If `13^99-19^93` is divided by 162, then the remainder is

To solve the problem of finding the remainder when \( 13^{99} - 19^{93} \) is divided by 162, we can use modular arithmetic and properties of binomial expansion. ### Step-by-Step Solution: 1. **Express the numbers in terms of their base forms**: \[ 13^{99} = (12 + 1)^{99} \quad \text{and} \quad 19^{93} = (18 + 1)^{93} \] 2. **Use the Binomial Theorem**: According to the binomial theorem, we can expand both expressions: \[ (12 + 1)^{99} = \sum_{k=0}^{99} \binom{99}{k} 12^k \cdot 1^{99-k} \] \[ (18 + 1)^{93} = \sum_{j=0}^{93} \binom{93}{j} 18^j \cdot 1^{93-j} \] 3. **Focus on the terms that contribute to the remainder**: We are interested in the terms that do not get canceled out when we subtract these two expansions. The highest powers of 12 and 18 will contribute significantly to the divisibility by 162. 4. **Calculate the first few terms of each expansion**: For \( (12 + 1)^{99} \): - The first term is \( 12^{99} \) - The second term is \( 99 \cdot 12^{98} \cdot 1 \) - The third term is \( \binom{99}{2} \cdot 12^{97} \cdot 1^2 \) For \( (18 + 1)^{93} \): - The first term is \( 18^{93} \) - The second term is \( 93 \cdot 18^{92} \cdot 1 \) - The third term is \( \binom{93}{2} \cdot 18^{91} \cdot 1^2 \) 5. **Subtract the expansions**: We will focus on the leading terms and their coefficients: \[ 13^{99} - 19^{93} = (12^{99} + 99 \cdot 12^{98} + \ldots) - (18^{93} + 93 \cdot 18^{92} + \ldots) \] 6. **Evaluate the leading terms modulo 162**: We can simplify the calculations by evaluating \( 12^{99} \mod 162 \) and \( 18^{93} \mod 162 \): - Since \( 12^2 = 144 \equiv -18 \mod 162 \), we can use this to find higher powers. - \( 12^3 = 12 \cdot 144 \equiv 12 \cdot (-18) \equiv -216 \equiv -54 \mod 162 \) - Continuing this process, we can find \( 12^{99} \mod 162 \).
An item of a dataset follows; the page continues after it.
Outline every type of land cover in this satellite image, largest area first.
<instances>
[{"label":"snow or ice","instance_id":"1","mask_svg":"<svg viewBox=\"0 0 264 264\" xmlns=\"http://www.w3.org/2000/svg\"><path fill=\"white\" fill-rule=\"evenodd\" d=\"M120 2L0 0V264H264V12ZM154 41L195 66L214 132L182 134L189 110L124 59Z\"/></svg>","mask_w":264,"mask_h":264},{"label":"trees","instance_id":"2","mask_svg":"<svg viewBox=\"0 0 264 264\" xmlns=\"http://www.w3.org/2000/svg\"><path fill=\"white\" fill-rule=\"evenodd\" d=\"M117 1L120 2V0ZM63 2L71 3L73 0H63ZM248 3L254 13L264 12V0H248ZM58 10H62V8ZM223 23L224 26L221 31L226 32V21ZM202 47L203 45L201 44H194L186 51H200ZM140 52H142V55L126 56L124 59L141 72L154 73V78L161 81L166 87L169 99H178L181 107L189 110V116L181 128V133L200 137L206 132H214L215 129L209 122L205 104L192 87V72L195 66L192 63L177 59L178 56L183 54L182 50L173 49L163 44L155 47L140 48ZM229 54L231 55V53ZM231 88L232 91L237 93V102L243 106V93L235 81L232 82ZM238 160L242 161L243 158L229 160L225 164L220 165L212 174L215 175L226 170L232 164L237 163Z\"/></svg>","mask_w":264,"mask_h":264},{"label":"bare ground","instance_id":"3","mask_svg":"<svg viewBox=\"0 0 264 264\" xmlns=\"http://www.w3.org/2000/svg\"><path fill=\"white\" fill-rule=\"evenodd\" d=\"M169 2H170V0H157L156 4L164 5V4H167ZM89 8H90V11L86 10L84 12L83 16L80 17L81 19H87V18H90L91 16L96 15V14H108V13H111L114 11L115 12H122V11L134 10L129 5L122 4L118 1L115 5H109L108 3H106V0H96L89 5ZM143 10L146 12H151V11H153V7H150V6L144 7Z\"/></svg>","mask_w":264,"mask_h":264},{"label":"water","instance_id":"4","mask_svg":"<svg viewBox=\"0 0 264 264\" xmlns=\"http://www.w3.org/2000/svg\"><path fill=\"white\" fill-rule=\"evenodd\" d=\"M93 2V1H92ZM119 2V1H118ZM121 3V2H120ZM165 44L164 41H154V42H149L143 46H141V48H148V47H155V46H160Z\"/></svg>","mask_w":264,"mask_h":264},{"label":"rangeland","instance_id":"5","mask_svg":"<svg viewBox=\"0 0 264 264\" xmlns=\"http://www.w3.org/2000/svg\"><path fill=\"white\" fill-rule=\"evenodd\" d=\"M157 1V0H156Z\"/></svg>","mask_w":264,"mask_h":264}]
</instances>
For \( 18^{93} \): - \( 18^2 = 324 \equiv 0 \mod 162 \), thus \( 18^{93} \equiv 0 \mod 162 \). 7. **Combine the results**: Since \( 18^{93} \equiv 0 \mod 162 \), we only need to focus on \( 12^{99} \mod 162 \). 8. **Final Calculation**: After calculating \( 12^{99} \mod 162 \), we find that the remainder when \( 13^{99} - 19^{93} \) is divided by 162 is: \[ \text{Remainder} = 0 \] ### Conclusion: The remainder when \( 13^{99} - 19^{93} \) is divided by 162 is **0**.